Bloomberg/Jakarta/Kuala Lumpur

Indonesia’s Islamic banks say new rules acknowledging the lower risk of profit-sharing loans will help revive industry growth from the slowest pace on record.
The Financial Services Authority is introducing reserves ratios that will vary depending on banks’ risk profiles and setting more flexible guidelines for assessing the quality of Shariah-compliant assets, it said in a November 19 statement. While the rules will mean higher ratios for some lenders, the overall impact is positive as loans that use profit-sharing structures will be deemed less risky, said Hendiarto Yogiono, finance director at PT Bank Muamalat Indonesia.
“The rules are more specifically tailored for Islamic banks, taking into account the different structures we use,” he said in a November 25 phone interview in Jakarta. “They will restore confidence in Shariah banks in the minds of our stakeholders and customers, which will have a multiplier effect in the longer term.”
Growth in Indonesian Islamic financial assets cooled to 11% in the year through September, from as high as 49% in 2011, as Shariah lenders struggled to compete with their non-Islamic counterparts in a slowing economy. That is threatening the government’s goal of boosting market share from 4.7% to enable Indonesia to challenge Malaysia, where the proportion is 25%, as an Islamic finance centre.
Bank Muamalat, Indonesia second-biggest Islamic lender, sees industry growth accelerating next year, Yogiono said. PT BNI Syariah, a unit of the nation’s fourth-largest bank, forecasts expansion of 15% in 2015, Director Imam Teguh Saptono said in a November 25 interview in Jakarta.
Lenders have until 2016 to comply with the new capital-adequacy ratios that will range from 8% to 14% depending on risk profiles. Until now, both Islamic and conventional banks had to hold primary reserves of 8% of deposits and secondary reserves of 4%, with no consideration given to whether the banks’ liabilities are Shariah-compliant or not.
The revised regulations are less stringent in judging the quality of outstanding Islamic loans, especially those based on profit-sharing structures, Nelson Tampubolon, executive director for banking supervision at the Financial Services Authority, or OJK, told reporters in Jakarta on November 19.
“We’ve assessed the banks and found them ready to abide by the new requirements.”
Instead of charging interest, Shariah-compliant banks acquire a stake in the companies or ventures they lend to, or agree to receive a proportion of earnings from the borrower.
Higher borrowing costs have damped lending expansion in an economy that grew 5.01% last quarter, the least since 2009. Shariah-compliant financing increased 9.4% in the year through September, compared with 13.3% for non- Islamic credit, central bank data show. Islamic loans expanded as fast as 50.6% in 2011.

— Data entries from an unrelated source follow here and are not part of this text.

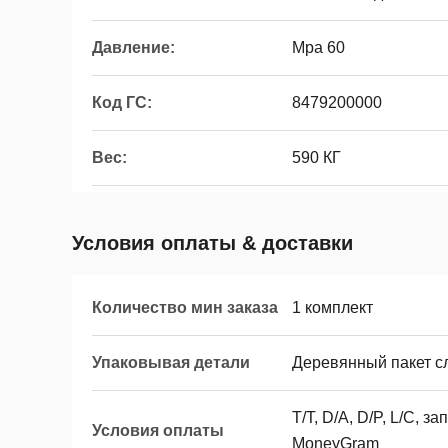
Давление:
Mpa 60
Код ГС:
8479200000
Вес:
590 КГ
Условия оплаты & доставки
Количество мин заказа
1 комплект
Упаковывая детали
Деревянный пакет с
T/T, D/A, D/P, L/C, 
Условия оплаты
MoneyGram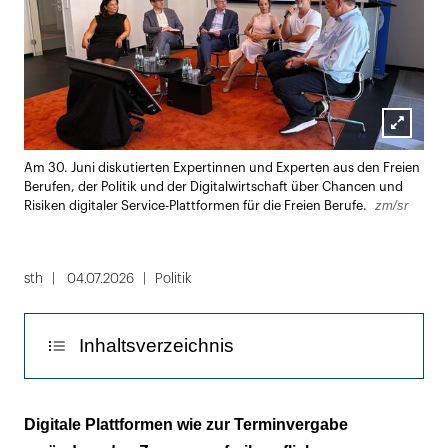
Lightbox
Am 30. Juni diskutierten Expertinnen und Experten aus den Freien
öffnen
Berufen, der Politik und der Digitalwirtschaft über Chancen und
zm/sr
Risiken digitaler Service-Plattformen für die Freien Berufe.
sth
04.07.2026
Politik
Inhaltsverzeichnis
So sieht es in der Zahnmedizin aus
Digitale Plattformen wie zur Terminvergabe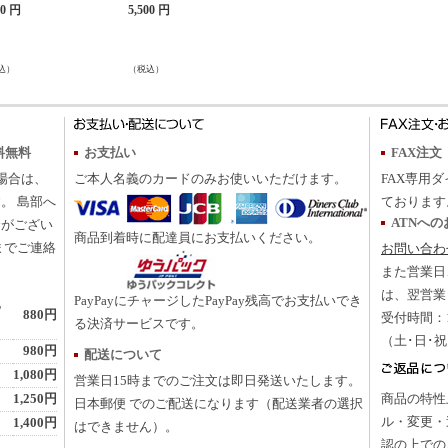
40 円
5,500 円
込）
（税込）
料無料
お支払い
FAX注文
の場合は、
ご本人名義のカードのみお使いいただけます。
FAX専用ダ
。 島部へ
ております
ATNへ
合がござい
商品到着時に配達員にお支払いください。
までご連絡
お問い合わ
また営業日
は、翌営業
PayPayにチャージしたPayPay残高でお支払いでき
地
880円
受付時間：10
る決済サービスです。
（土･日･
980円
配送について
1,080円
営業日15時までのご注文は即日発送いたします。
1,250円
商品の特性
日本郵便 でのご配送になります（配送業者の選択
ル・変更・
1,400円
はできません）。
認の上での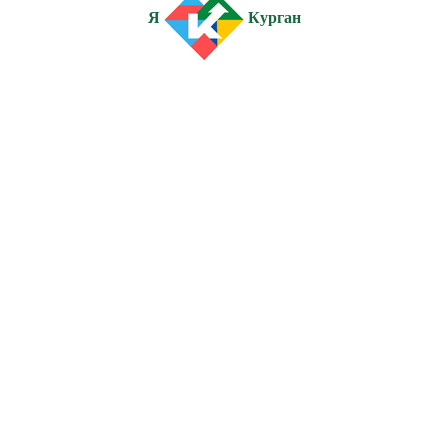
Я
Курган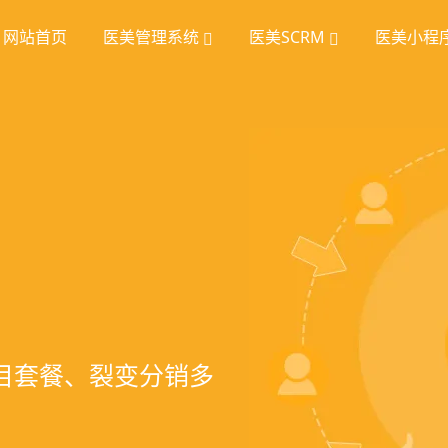
网站首页
医美管理系统
医美SCRM
医美小程
统
理
挖掘
、手术安排、会员管
室管理、智能预约分
踪、个性化方案定
项目套餐、裂变分销多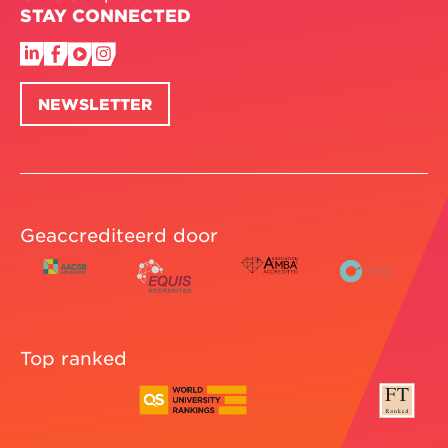
STAY CONNECTED
NEWSLETTER
Geaccrediteerd door
Top ranked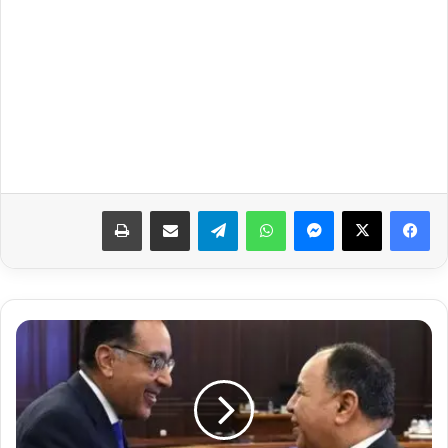
فيسبوك
‫X
ماسنجر
واتساب
تيلقرام
مشاركة عبر البريد
طباعة
وزير
المالية
يستعرض
النتائج
الأولية
للأداء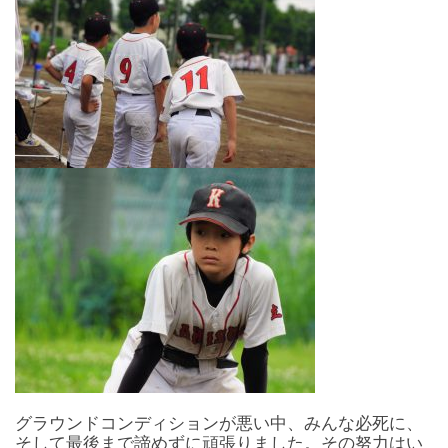
グラウンドコンディションが悪い中、みんな必死に、
そして最後まで諦めずに頑張りました。その努力はい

“Growth may ease further in the short term as some banks retain capital and refrain from lending,” BNI Syariah’s Saptono said. “But in the next few years, the rules give us a more solid foundation to support faster growth. We’ll be more resilient to market risk and volatility.”
A slowdown in the expansion of Islamic banking assets may damp demand for Indonesian sukuk. The government has sold 75.5tn rupiah ($6.2bn) of the debt this year, 17.6% of its total bond sales.

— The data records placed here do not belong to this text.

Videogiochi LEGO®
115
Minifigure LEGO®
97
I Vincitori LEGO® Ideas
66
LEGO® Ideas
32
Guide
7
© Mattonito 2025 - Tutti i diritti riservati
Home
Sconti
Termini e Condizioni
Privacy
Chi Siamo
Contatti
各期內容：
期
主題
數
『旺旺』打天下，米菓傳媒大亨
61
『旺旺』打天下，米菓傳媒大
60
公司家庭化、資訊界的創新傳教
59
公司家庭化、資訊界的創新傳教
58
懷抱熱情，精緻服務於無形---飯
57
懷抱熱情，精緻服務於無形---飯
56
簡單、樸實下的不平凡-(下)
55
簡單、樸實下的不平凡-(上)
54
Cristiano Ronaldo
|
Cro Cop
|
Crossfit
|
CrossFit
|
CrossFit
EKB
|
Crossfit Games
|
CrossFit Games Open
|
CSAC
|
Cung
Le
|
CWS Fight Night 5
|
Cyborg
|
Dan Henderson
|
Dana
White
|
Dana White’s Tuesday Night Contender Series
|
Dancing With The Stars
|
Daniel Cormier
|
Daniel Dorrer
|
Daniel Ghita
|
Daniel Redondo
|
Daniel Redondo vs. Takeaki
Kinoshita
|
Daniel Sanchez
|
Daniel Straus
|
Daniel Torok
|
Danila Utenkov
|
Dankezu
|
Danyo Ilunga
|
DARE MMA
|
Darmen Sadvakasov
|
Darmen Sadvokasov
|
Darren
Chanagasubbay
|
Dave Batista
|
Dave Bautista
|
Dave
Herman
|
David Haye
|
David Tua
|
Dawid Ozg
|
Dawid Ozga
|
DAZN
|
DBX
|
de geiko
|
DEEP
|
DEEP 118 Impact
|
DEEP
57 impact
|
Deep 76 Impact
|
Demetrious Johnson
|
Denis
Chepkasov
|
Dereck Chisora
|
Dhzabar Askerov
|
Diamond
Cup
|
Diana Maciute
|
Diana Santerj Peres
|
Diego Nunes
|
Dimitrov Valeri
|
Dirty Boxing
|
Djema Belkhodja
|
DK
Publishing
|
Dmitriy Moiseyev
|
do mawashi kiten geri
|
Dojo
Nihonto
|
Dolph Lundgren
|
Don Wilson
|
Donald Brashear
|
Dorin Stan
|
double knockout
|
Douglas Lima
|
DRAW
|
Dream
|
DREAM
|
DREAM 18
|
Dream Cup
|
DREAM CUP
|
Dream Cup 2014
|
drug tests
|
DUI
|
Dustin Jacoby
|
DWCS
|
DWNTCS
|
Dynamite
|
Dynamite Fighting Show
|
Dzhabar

Worldwide sales of bonds that pay returns on assets to comply with the religion’s ban on interest increased 14% to $43.7bn in 2014 from the year-earlier period, data compiled by Bloomberg show.
Although Indonesia is home to the world’s largest Muslim population, Islamic finance in the country is languishing just as the global industry starts to expand beyond its traditional strongholds in the Middle East and Southeast Asia. Malaysia accounted for 65% of sukuk issuance in the first nine months of the year, compared with 5.4% from Indonesia, according to the Malaysia International Islamic Finance Centre.
The OJK should allow more Islamic financial instruments, especially hedging products, to help banks guard against currency and interest-rate swings, Muamalat’s Yogiono said. Shariah-compliant hedging has been available in Malaysia since 2006.
The new rules on reserves and asset quality are part of a policy package that is aimed at consolidating Shariah-compliant banking and capital-market regulations, the OJK’s Tampubolon said. The programme also includes requirements for setting up non- bank Islamic financial institutions and corporate governance rules for microlenders.
“The release of a blueprint for Islamic finance is highly encouraging, and shows a long-term serious commitment by the country to develop Islamic finance in a holistic manner,” Suhaimi Zainul-Abidin, treasurer of the Gulf Asia Shariah Compliant Investments Association, said in a November 25 interview from Singapore. “These recent regulatory changes should hopefully be just the tip of the iceberg, and a prelude to many more things to come.”